Padahal Penderitaan adalah racun keinginan. Orang yang menderita hidupnya, tak pernah menginginkan apa-apa, selain agar tak menderita lagi atau setidak-tidaknya memperoleh sedikit kelegaan.
Namun bagi manusia "sadar" yang ingin menderita untuk membunuh keinginan, maka saat yang demikian, adalah saat paling bahagia dalam hidupnya. Dia bersyukur atas derita yang dialaminya. Karena penderitaan itu ternyata telah membuka matanya terhadap Karunia Penguasa Alam yang tiada duanya, penaklukan keinginan.

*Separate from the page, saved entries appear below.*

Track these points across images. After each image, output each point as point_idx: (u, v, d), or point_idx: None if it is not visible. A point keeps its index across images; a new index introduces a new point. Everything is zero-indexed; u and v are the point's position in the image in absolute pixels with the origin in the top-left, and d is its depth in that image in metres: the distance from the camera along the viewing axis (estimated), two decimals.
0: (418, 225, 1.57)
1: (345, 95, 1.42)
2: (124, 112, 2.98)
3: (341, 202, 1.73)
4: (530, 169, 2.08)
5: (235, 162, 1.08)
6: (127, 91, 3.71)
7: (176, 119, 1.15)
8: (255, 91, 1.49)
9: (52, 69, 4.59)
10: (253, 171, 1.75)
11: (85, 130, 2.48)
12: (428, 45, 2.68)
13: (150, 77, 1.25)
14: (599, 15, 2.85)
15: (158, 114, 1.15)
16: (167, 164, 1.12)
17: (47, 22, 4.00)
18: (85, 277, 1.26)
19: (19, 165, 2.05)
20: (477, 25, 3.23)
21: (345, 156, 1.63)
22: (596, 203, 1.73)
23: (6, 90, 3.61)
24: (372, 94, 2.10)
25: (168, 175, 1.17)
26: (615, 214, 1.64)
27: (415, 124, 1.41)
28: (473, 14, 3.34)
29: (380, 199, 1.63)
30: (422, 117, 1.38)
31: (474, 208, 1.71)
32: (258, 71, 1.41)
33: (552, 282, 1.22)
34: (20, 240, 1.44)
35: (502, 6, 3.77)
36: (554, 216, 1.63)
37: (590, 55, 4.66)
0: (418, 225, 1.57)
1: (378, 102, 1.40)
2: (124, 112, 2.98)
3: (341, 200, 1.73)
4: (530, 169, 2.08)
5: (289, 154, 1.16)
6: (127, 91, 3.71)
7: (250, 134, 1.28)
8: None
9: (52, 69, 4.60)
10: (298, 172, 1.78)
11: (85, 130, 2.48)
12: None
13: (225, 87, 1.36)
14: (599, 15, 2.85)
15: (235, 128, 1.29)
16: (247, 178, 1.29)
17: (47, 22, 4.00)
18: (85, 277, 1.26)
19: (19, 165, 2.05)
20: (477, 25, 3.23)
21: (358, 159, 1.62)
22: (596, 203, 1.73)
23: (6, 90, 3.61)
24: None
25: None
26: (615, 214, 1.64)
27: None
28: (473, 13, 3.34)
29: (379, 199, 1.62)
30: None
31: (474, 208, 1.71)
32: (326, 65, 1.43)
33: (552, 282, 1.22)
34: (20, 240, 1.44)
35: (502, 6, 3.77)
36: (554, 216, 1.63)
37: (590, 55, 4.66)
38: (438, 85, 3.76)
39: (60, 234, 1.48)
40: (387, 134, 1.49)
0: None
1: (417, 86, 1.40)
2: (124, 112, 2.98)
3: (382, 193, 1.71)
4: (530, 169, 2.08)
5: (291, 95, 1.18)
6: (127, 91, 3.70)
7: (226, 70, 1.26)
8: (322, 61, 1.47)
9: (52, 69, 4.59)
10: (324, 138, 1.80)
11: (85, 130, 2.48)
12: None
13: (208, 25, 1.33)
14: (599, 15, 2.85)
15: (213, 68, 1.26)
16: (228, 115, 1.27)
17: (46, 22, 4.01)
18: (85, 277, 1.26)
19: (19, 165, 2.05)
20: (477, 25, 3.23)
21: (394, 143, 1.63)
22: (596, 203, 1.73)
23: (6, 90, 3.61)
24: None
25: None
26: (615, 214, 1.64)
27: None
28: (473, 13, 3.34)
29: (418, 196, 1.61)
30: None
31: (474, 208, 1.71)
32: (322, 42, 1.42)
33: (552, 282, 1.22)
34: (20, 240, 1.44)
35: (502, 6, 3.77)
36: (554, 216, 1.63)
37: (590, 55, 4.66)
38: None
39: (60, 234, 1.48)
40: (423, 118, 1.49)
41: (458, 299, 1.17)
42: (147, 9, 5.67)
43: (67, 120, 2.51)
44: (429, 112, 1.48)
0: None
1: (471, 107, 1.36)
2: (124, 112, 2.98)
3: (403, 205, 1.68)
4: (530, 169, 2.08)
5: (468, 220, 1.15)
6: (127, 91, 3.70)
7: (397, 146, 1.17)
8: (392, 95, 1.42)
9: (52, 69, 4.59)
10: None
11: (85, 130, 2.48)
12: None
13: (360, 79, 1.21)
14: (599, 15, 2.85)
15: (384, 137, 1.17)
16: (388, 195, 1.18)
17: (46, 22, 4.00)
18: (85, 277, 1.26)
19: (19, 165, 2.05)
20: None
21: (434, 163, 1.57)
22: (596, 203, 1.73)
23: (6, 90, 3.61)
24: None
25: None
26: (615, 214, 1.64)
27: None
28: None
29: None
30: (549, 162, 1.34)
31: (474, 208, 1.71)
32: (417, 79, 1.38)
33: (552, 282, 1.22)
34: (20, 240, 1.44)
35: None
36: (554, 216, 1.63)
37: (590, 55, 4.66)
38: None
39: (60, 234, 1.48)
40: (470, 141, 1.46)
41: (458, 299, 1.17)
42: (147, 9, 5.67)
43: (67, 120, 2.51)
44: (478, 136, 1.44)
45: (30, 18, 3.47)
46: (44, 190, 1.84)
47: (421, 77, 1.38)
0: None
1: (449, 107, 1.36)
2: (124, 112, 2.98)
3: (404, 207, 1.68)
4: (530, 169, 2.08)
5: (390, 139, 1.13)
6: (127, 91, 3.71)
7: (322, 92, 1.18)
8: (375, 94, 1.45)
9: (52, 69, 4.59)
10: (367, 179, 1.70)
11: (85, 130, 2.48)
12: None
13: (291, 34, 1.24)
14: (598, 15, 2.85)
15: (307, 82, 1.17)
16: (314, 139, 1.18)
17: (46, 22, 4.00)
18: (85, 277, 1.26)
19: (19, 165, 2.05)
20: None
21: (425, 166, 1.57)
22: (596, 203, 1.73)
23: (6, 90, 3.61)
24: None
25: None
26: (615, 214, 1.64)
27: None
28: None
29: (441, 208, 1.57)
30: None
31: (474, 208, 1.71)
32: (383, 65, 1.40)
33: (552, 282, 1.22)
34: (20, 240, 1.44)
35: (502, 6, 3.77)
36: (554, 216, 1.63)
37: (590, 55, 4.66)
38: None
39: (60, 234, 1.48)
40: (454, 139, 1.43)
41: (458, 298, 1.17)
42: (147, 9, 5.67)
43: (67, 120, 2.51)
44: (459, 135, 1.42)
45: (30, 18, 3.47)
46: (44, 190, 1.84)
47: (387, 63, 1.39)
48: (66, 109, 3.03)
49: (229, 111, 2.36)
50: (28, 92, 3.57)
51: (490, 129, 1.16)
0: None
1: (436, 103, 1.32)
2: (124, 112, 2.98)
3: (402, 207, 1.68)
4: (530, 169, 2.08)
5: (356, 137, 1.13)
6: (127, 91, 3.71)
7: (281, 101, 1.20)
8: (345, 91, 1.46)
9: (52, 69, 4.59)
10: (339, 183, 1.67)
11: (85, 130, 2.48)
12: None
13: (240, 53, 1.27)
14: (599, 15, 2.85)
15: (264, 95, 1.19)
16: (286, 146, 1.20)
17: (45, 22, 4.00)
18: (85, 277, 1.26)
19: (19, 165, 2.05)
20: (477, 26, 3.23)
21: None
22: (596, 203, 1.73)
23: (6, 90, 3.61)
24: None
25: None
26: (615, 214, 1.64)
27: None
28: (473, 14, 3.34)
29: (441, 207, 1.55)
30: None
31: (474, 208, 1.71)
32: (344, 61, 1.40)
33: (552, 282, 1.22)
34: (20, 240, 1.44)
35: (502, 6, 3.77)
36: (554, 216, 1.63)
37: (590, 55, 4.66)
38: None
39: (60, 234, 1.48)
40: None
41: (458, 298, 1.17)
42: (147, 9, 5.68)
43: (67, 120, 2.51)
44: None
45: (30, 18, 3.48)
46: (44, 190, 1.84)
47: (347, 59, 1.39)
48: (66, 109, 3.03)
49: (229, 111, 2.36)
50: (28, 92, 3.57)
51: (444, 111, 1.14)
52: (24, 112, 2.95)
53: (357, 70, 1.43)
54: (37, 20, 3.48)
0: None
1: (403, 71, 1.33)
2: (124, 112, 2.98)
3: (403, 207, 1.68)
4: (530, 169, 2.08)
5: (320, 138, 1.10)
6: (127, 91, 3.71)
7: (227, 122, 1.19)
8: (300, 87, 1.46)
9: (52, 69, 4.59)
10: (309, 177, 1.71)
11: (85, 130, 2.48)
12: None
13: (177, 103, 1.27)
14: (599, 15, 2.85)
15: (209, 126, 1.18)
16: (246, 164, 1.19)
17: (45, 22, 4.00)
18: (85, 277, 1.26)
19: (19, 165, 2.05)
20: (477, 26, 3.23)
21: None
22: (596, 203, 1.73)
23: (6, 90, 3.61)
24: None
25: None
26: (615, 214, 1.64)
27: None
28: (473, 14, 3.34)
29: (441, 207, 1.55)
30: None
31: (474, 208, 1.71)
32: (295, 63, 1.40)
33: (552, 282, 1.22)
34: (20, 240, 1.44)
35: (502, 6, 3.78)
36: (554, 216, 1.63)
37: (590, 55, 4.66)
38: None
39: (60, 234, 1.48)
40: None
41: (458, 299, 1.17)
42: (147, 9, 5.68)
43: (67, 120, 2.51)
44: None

Sekarang saya bertanya kepada anda semua yang punya waktu untuk membaca ini, seberapa besar keinginan anda? Adakah hasrat anda untuk menaklukan hasrat anda? Manakah yang lebih besar, hasrat anda ataukah hasrat anda untuk menaklukan hasrat anda?
Ini pencarian kehidupan yang hakiki. Jika anda masih ribut gara-gara sepotong roti atau sepiring nasi, sadarlah bahwa anda sebenarnya belum waktunya membaca tulisan ini. Terima kasih dan maaf jika ada yang kurang berkenan. Selagalas, 16 November 2011.